Debra Winger: Aposentadoria dos cinemas por opção

Debra Winger

Matéria de Juan Sanguino ao El Pais em 04.03.2021 lembra quando a atriz Debra Winger à indústria de Hollywood e hoje, quase aos 66 anos, se mantém fiel a essa promessa, mantendo trabalhos na televisão e no teatro mas apenas esporádicos nos cinemas, se orgulhando de não ser reconhecida na rua:

Em 2002, Rosanna Arquette dirigiu um documentário em que várias atrizes maduras se reuniam na casa de Melanie Griffith para denunciar a aposentadoria forçada das mulheres de Hollywood após os 40 anos. O chamou de Procurando Debra Winger. O documentário iniciou um diálogo cultural que não acabou desde então e que teve Winger como símbolo: a estrela de cinema que um dia se cansou e, em vez de se queixar da indústria, ousou se retirar e desaparecer em seus próprios termos antes de que outros a invisibilizassem.

Debra Winger (Ohio, 1955) passou sua adolescência em um kibbutz, onde colaborou com o exército israelense, e após voltar aos Estados Unidos sofreu um acidente que a deixou cega e paralisou o lado esquerdo de seu corpo. Durante sua convalescença de um ano, decidiu que caso se recuperasse faria carreira em Hollywood. Ela mesma confessaria ao The Washington Post que essa vocação surgiu porque sua família quase não tinha fotos e vídeos dela: “É como se para o terceiro filho meus pais já estivessem cansados. Quando pequena me assustava por não ter fotos da minha infância porque me fazia sentir inexistente”. De modo que Winger chegou à conclusão de que as câmeras de cinema garantiriam sua identidade. George Cukor, o legendário diretor de Minha Bela Dama, tentou dissuadi-la: “Essa voz… você não sabe cantar, não tem classe”. Seu pai também a alertou que não conseguiria, porque as estrelas eram bonitas. Ela respondeu: “Então não serei uma estrela, serei uma atriz”.

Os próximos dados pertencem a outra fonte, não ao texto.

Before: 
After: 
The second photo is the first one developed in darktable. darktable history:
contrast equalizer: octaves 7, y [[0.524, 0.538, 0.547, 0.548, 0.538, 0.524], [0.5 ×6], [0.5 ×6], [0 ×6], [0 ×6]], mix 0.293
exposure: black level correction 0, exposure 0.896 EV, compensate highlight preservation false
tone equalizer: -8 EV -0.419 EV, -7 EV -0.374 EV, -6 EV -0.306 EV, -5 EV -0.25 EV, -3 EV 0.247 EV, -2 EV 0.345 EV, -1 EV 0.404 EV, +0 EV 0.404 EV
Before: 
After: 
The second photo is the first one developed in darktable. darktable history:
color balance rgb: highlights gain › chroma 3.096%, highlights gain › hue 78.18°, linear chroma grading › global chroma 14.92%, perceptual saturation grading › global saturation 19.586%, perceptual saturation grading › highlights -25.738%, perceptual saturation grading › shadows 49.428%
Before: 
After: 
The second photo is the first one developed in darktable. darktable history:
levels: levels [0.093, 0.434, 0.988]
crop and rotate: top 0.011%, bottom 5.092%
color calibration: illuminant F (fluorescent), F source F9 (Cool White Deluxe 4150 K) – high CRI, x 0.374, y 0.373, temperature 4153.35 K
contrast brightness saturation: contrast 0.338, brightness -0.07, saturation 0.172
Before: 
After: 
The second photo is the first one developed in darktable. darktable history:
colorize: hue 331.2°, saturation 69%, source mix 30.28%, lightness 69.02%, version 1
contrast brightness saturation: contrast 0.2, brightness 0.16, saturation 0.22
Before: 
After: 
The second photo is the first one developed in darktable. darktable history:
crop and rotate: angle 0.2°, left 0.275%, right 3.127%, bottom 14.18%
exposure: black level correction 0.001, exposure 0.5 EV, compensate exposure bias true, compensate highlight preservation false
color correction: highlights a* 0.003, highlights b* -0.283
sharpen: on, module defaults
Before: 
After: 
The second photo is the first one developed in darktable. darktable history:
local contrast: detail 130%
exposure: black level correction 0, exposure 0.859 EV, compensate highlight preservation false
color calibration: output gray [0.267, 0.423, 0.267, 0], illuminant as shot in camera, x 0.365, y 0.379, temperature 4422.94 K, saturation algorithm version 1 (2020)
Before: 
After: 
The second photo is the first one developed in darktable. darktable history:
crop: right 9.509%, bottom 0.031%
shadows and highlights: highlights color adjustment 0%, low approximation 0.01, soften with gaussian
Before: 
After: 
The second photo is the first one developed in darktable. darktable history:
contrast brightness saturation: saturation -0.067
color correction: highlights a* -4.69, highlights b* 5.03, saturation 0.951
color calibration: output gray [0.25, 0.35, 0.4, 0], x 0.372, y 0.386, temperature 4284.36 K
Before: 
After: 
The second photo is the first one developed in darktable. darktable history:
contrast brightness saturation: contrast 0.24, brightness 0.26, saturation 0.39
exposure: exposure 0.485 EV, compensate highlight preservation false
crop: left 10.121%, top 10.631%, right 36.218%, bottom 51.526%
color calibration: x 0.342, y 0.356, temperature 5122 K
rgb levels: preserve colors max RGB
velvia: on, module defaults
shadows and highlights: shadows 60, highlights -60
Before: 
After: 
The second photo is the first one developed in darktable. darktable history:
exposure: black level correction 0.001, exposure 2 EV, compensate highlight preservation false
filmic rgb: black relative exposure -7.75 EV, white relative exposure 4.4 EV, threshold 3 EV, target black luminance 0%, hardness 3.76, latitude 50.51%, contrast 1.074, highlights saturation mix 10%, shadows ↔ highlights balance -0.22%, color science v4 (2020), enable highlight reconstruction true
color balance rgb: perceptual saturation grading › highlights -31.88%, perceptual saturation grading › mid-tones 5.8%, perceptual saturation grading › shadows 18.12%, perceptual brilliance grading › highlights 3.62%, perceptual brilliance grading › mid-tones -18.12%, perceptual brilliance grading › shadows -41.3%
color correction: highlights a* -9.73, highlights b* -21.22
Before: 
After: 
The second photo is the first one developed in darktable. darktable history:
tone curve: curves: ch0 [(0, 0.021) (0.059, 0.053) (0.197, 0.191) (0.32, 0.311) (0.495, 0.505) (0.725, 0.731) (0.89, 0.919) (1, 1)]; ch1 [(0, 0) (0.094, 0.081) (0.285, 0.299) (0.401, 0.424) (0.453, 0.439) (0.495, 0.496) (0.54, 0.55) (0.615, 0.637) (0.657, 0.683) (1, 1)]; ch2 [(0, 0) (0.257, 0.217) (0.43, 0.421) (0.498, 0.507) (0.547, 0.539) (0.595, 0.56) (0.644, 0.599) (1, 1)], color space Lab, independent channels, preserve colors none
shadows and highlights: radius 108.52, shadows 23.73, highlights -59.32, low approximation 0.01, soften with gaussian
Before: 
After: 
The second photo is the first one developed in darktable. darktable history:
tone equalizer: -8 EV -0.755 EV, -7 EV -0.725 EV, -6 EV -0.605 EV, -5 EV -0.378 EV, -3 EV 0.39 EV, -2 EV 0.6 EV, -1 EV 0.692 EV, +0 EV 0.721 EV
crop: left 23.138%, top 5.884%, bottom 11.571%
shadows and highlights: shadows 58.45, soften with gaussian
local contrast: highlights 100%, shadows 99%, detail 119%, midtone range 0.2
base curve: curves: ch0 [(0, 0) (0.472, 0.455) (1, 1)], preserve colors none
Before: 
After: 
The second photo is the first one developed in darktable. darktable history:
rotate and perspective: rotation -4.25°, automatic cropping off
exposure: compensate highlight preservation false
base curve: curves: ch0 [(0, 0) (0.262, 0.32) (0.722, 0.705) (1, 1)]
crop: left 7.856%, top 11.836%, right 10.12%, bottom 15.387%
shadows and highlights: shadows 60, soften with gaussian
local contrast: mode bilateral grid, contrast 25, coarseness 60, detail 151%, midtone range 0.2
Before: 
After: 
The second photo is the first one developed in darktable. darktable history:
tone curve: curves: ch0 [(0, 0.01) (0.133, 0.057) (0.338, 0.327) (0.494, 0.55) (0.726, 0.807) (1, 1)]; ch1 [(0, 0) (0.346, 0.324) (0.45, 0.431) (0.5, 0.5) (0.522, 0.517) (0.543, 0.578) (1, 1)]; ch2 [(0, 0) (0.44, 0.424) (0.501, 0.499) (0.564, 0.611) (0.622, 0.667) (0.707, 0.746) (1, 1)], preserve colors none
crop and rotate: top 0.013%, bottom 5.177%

Desde sua estreia na série Mulher Maravilha, Debra Winger sofreu o choque entre sua disciplina profissional e o que a indústria queria dela. “Pesquisei e estudei os quadrinhos, mas depois cheguei ao set e me diziam ‘Não, não, limite-se a girar sobre si mesma e se transformar em fogo’. Isso não era interpretação, era prostituição, de modo que empreguei todo o meu salário em pagar advogados para que me libertassem daquele contrato”, lembrou na revista Esquire. “Lynda Carter [a protagonista] era um manequim, sua única preocupação era que eu não usasse a mesma sombra de olhos que ela”.

Debra Winger na série

Debra Winger

Quando o produtor Robert Evans (O Poderoso Chefão, Chinatown, O Bebê de Rosemary) viu seu teste para Cowboy do Asfalto (1980) exclamou: “não transaria com ela nem com um pau de três metros”. O presidente do estúdio a considerou “judia demais”. Mas o diretor James Bridges insistiu para que lhe dessem o papel. A cena em que Winger monta um touro mecânico passou imediatamente à posteridade do erotismo americano.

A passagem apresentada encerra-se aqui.